Cardiac events (QT prolongation, atrial fibrillation, sinus bradycardia, tachycardia, supraventricular tachycardia, bradycardia, premature ventricular contractions, pericardial effusion, right bundle branch block, sinus tachycardia, or premature atrial contractions) were uncommon in the BFORE trial, with overall occurrence in 5.2% of patients receiving bosutinib, of which 0.7% were grade ≥ 3 and considered by the investigator to be drug-related [6]. In the BELA study, for which longer follow-up is available, the exposure-adjusted rate of cardiovascular events in bosutinib-treated patients was not significantly different from that in imatinib-treated patients [32]. All patients starting any TKI should have their risk of cardiovascular events assessed, and members of the expert panel recommended that patients with risk factors be assessed using echocardiograms and/or electrocardiograms, with ongoing monitoring as necessary. For example, prior to initiating bosutinib therapy, assessment for increased risk of corrected QT (QTc) prolongation (medical history and use of concomitant medications) and a baseline electrocardiogram are recommended. QT prolongation occurred in 1.5% of patients receiving bosutinib in the BFORE trial [6]. Grade ≥ 3 QTc prolongation is uncommon with bosutinib (occurring in 0.4% of patients in the BFORE trial) [6]. Hypokalemia or hypomagnesemia must be corrected prior to treatment and monitored periodically during therapy. Traditional cardiovascular risk factors should be assessed in line with general recommendations [33, 34], and management should be optimized both before and during TKI therapy. Management of heart failure should follow current guidelines, which consider heart failure stage [35, 36].

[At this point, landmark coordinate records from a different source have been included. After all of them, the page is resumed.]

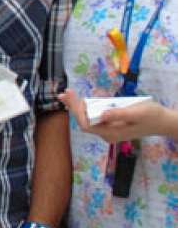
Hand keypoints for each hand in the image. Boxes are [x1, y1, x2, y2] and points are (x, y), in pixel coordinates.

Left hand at [60, 89, 177, 142]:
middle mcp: (107, 134)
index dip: (76, 110)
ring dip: (78, 107)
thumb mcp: (137, 113)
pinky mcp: (111, 125)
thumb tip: (102, 115)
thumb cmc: (151, 116)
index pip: (86, 124)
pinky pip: (95, 117)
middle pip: (84, 121)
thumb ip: (119, 114)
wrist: (163, 122)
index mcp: (111, 133)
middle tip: (65, 92)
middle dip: (73, 107)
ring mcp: (109, 130)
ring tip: (68, 94)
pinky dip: (87, 108)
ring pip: (88, 119)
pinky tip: (81, 100)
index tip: (71, 96)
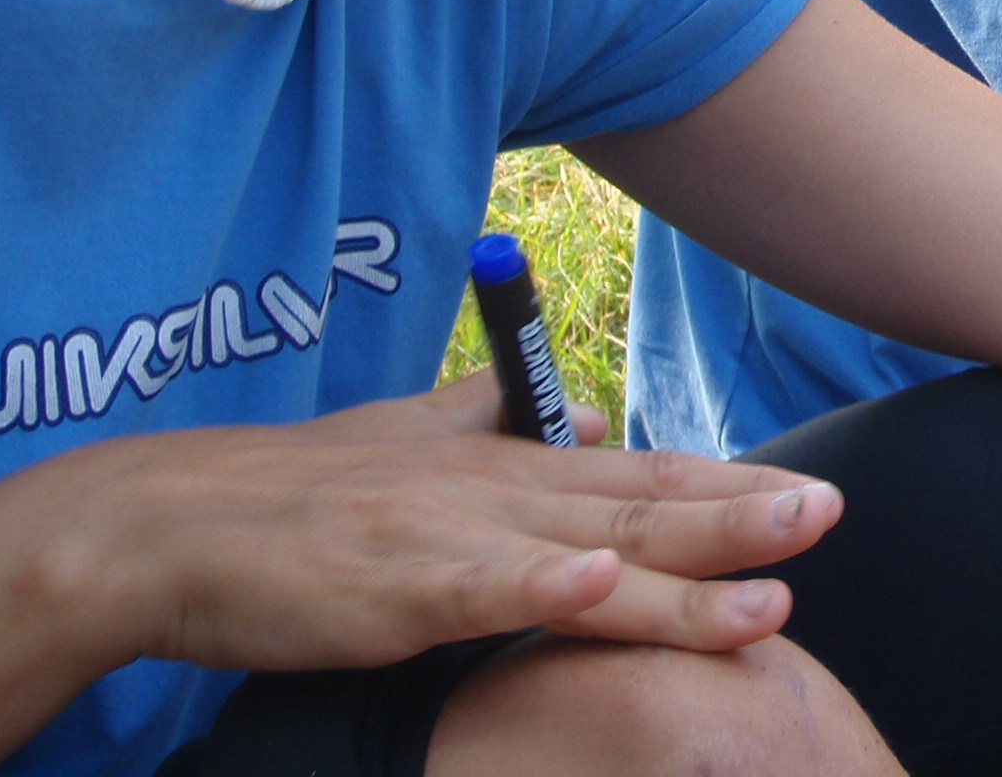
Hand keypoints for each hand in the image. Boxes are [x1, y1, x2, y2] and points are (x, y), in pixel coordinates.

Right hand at [50, 373, 844, 676]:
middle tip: (834, 511)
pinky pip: (480, 588)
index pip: (638, 475)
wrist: (167, 523)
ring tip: (774, 582)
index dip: (724, 486)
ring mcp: (448, 535)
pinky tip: (601, 589)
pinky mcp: (392, 584)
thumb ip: (498, 422)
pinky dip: (543, 587)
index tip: (806, 496)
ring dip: (684, 569)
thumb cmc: (292, 496)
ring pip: (589, 556)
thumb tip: (585, 412)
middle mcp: (494, 491)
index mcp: (503, 469)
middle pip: (639, 507)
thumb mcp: (411, 441)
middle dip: (743, 516)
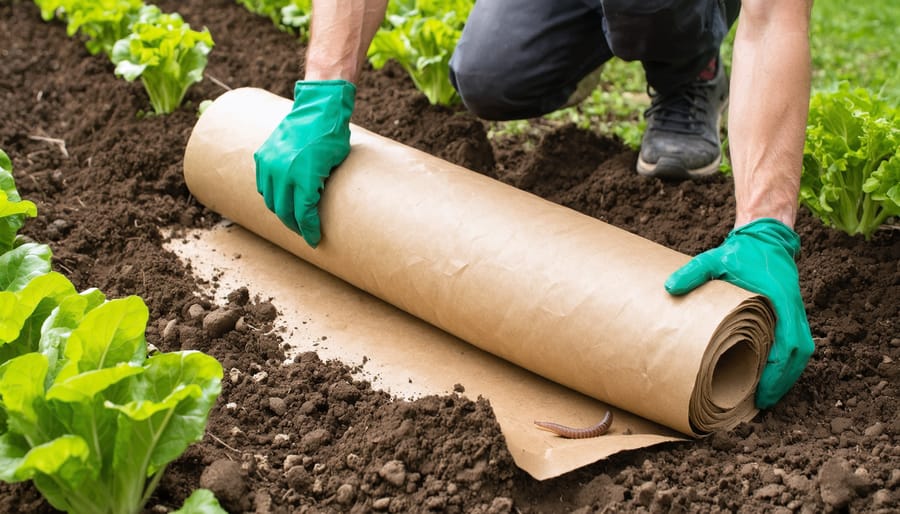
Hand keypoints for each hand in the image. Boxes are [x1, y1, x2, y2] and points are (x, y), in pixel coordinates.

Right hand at [254, 80, 355, 246]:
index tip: (314, 240)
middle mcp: (283, 173)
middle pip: (284, 211)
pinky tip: (279, 199)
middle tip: (304, 233)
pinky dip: (270, 195)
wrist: (318, 108)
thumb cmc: (333, 137)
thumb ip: (321, 187)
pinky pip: (262, 184)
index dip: (309, 231)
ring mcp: (270, 164)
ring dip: (280, 212)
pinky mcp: (263, 156)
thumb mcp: (334, 166)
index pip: (303, 215)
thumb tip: (316, 206)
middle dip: (295, 226)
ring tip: (291, 218)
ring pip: (270, 200)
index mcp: (304, 178)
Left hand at [664, 218, 813, 407]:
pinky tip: (773, 375)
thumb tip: (668, 287)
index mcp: (780, 300)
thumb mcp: (714, 259)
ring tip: (768, 395)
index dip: (779, 371)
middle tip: (763, 402)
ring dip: (788, 374)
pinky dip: (788, 362)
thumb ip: (694, 272)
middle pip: (799, 354)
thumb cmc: (740, 252)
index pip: (787, 343)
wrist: (764, 237)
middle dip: (784, 381)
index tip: (764, 391)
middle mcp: (794, 309)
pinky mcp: (793, 313)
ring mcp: (796, 312)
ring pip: (802, 351)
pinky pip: (798, 343)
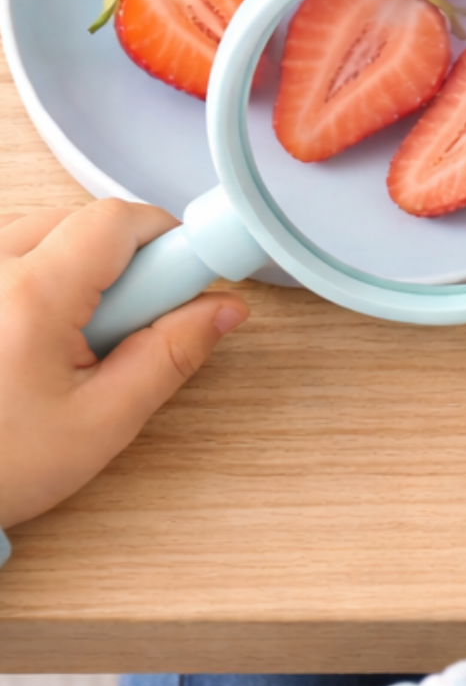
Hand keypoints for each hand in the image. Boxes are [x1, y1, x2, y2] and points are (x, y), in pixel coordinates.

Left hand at [0, 199, 249, 530]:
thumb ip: (172, 355)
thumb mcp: (105, 421)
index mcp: (29, 295)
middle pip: (87, 223)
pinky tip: (42, 334)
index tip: (190, 281)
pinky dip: (46, 280)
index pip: (120, 222)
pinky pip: (17, 251)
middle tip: (127, 330)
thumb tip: (222, 310)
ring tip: (77, 339)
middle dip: (128, 265)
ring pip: (52, 233)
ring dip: (85, 272)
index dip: (169, 243)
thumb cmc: (0, 463)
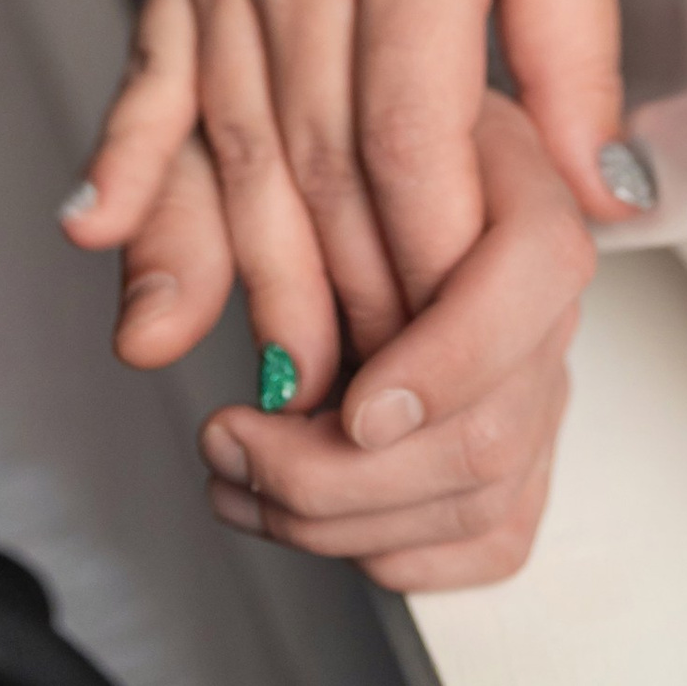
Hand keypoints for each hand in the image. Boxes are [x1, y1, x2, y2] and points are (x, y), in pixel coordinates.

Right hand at [63, 0, 626, 571]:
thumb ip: (578, 49)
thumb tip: (604, 198)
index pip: (408, 143)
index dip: (428, 265)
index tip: (452, 351)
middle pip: (309, 166)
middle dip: (341, 304)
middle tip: (362, 418)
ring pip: (227, 140)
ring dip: (245, 273)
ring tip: (269, 384)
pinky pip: (147, 66)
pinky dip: (124, 162)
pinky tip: (100, 241)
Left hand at [119, 89, 591, 588]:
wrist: (350, 177)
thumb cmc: (300, 143)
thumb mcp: (228, 136)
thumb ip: (182, 216)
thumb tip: (143, 338)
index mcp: (512, 169)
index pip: (539, 265)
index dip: (451, 356)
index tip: (348, 408)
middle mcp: (542, 284)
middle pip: (497, 425)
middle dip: (344, 475)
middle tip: (230, 444)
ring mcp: (540, 375)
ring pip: (483, 496)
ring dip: (339, 519)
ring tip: (235, 475)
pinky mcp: (522, 448)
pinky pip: (491, 537)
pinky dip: (387, 549)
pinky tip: (295, 509)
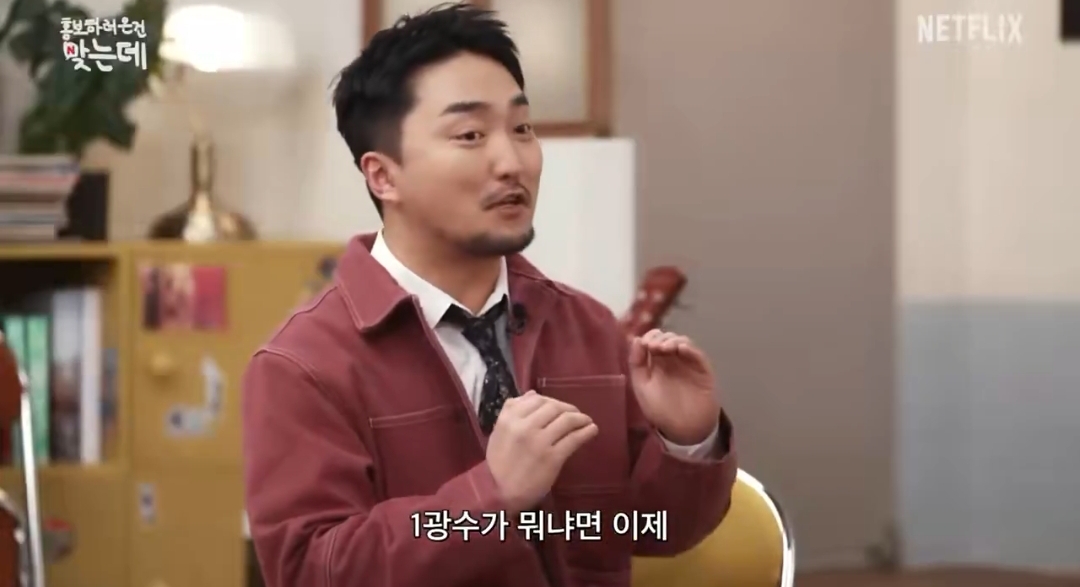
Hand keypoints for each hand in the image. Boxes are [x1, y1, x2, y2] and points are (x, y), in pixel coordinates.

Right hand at [486, 391, 597, 513]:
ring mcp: (539, 442)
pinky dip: (587, 432)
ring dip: (581, 418)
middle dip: (569, 408)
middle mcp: (524, 427)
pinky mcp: (552, 458)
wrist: (500, 492)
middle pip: (554, 407)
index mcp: (509, 419)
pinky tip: (592, 430)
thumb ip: (512, 411)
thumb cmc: (499, 464)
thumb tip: (533, 394)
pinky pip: (574, 439)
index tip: (559, 407)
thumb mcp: (499, 432)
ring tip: (586, 421)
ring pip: (566, 420)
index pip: (537, 399)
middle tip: (576, 414)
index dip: (552, 401)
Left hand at [629, 329, 720, 444]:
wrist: (684, 430)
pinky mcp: (703, 369)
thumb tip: (636, 339)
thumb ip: (637, 364)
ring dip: (673, 340)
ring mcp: (688, 363)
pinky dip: (689, 348)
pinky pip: (697, 354)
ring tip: (665, 348)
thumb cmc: (661, 411)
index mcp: (656, 364)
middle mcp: (672, 360)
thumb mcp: (642, 388)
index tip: (645, 342)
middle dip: (660, 337)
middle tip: (655, 347)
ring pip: (683, 342)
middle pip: (667, 338)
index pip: (653, 341)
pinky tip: (681, 349)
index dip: (649, 336)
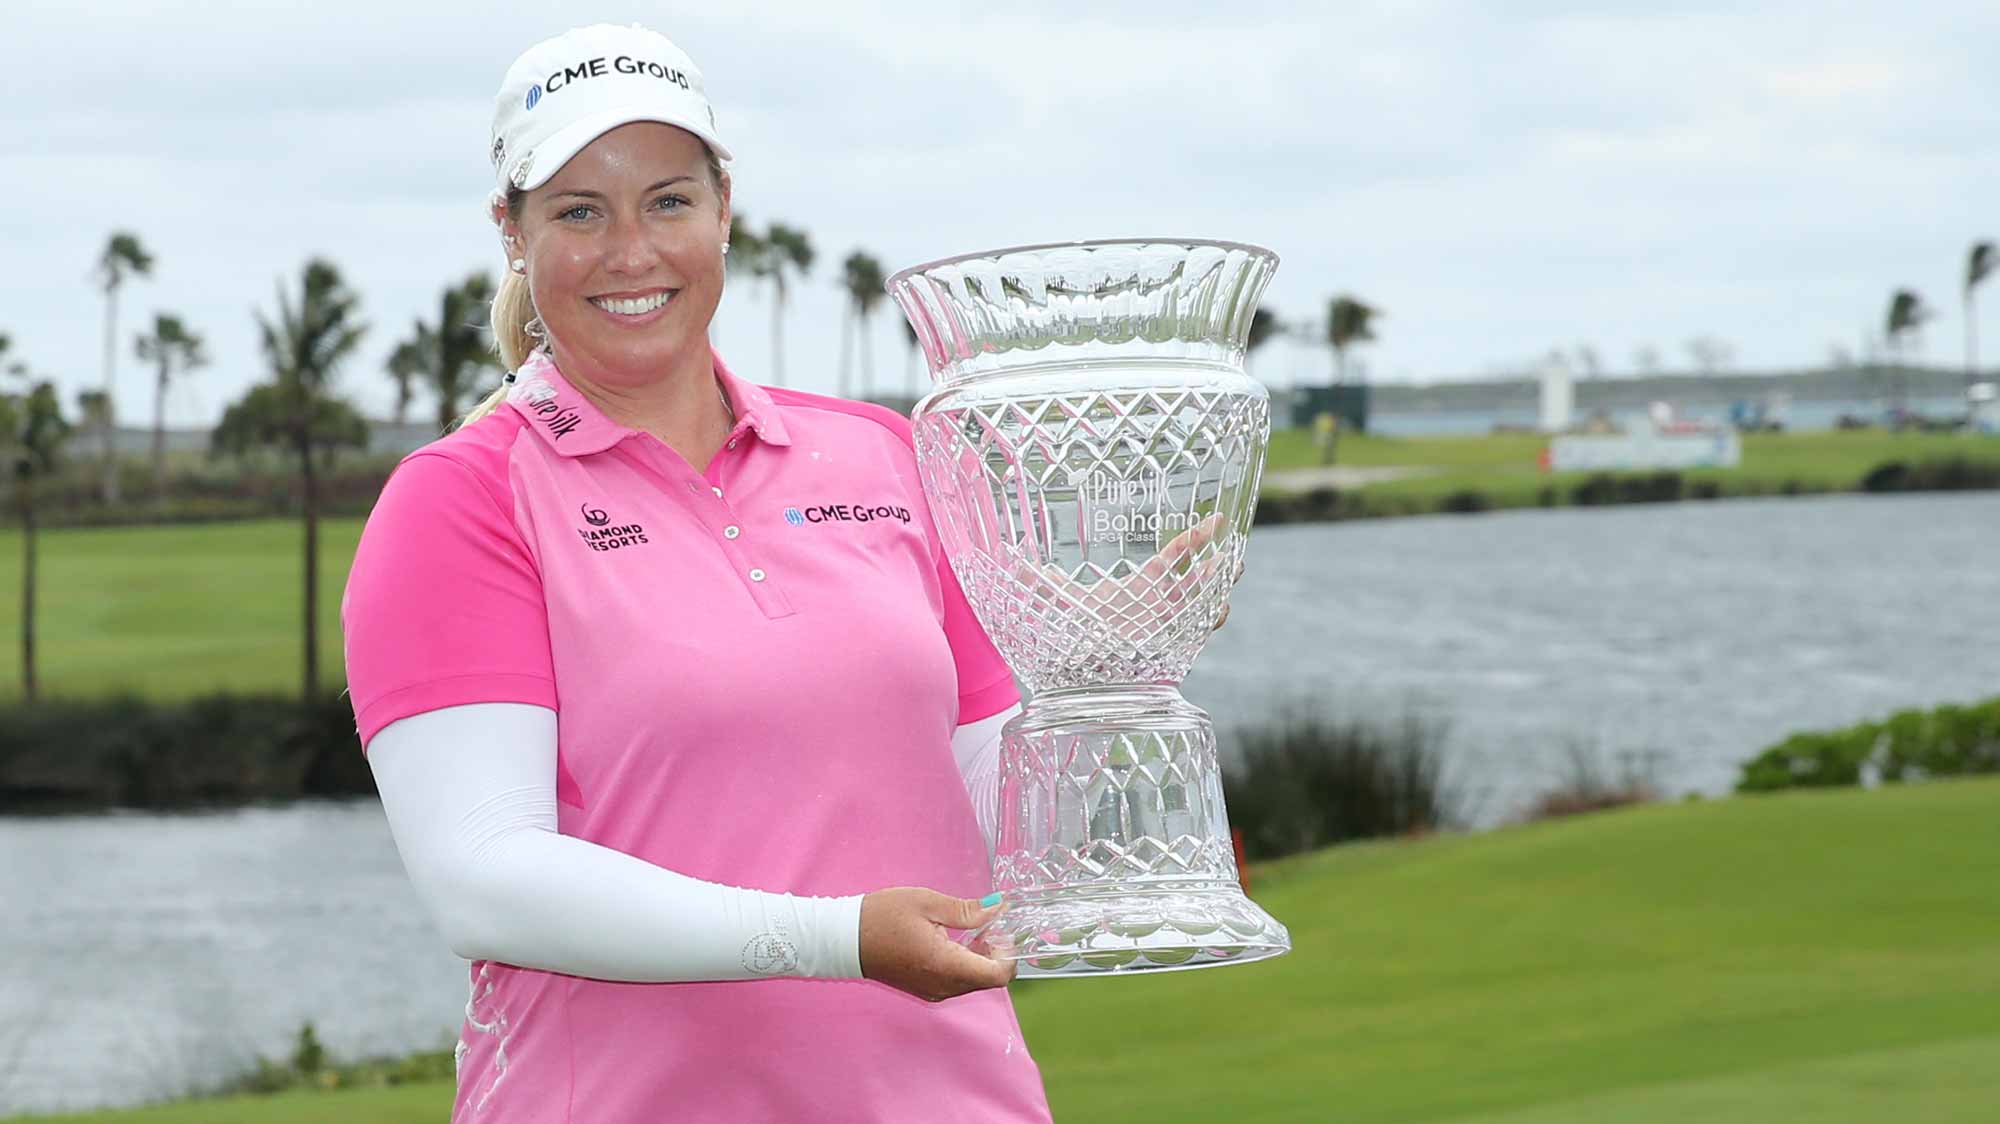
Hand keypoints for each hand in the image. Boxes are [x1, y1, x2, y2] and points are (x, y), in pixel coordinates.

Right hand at [858, 888, 1014, 1001]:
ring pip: (973, 981)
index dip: (1009, 954)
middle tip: (989, 923)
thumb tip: (999, 908)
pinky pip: (957, 982)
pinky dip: (965, 964)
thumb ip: (967, 911)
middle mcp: (943, 986)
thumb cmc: (883, 916)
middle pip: (988, 979)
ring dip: (981, 958)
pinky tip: (955, 940)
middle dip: (997, 953)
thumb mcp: (928, 903)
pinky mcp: (925, 990)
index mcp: (946, 966)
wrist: (845, 939)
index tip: (1003, 929)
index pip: (998, 975)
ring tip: (971, 927)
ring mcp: (933, 991)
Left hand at [1007, 513, 1238, 641]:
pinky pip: (1197, 631)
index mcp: (1144, 585)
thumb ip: (1043, 583)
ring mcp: (1168, 624)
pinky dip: (1209, 619)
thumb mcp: (1061, 601)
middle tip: (1237, 553)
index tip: (1216, 520)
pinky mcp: (1170, 645)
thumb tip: (1013, 560)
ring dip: (1220, 591)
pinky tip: (1217, 607)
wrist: (1079, 669)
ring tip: (1233, 573)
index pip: (1175, 556)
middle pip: (1200, 580)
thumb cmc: (1075, 632)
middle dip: (1221, 567)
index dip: (1196, 537)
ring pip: (1203, 604)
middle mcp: (1161, 602)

Additionally, members of the expert panel noted that hepatitis B and C status should be checked prior to initiation of any TKI therapy. Patients with active hepatitis or at risk of reactivation should be referred to a hepatologist for further investigation and the viral load should be followed. Of note, treatment with bosutinib is not contraindicated in these patients.

Conclusions

The BFORE trial demonstrated the efficacy of bosutinib in patients with newly diagnosed CP-CML, and also reported an AE profile similar to that previously seen in patients receiving bosutinib as second-line or subsequent therapy. Concerns around AEs will inevitably need to be taken into account when considering bosutinib as a 1L option, or when switching from another TKI—whether switching due to intolerance of AEs or due to resistance. A number of strategies may be considered to reduce issues with tolerability, with the ultimate aim of adherence to the maximum tolerated dosing. Patient education of goals and known AEs, and optimum communication with patients throughout the course of therapy may help management of AEs, as well as gain their support for dose escalations, when needed, to optimize the efficacy of therapy.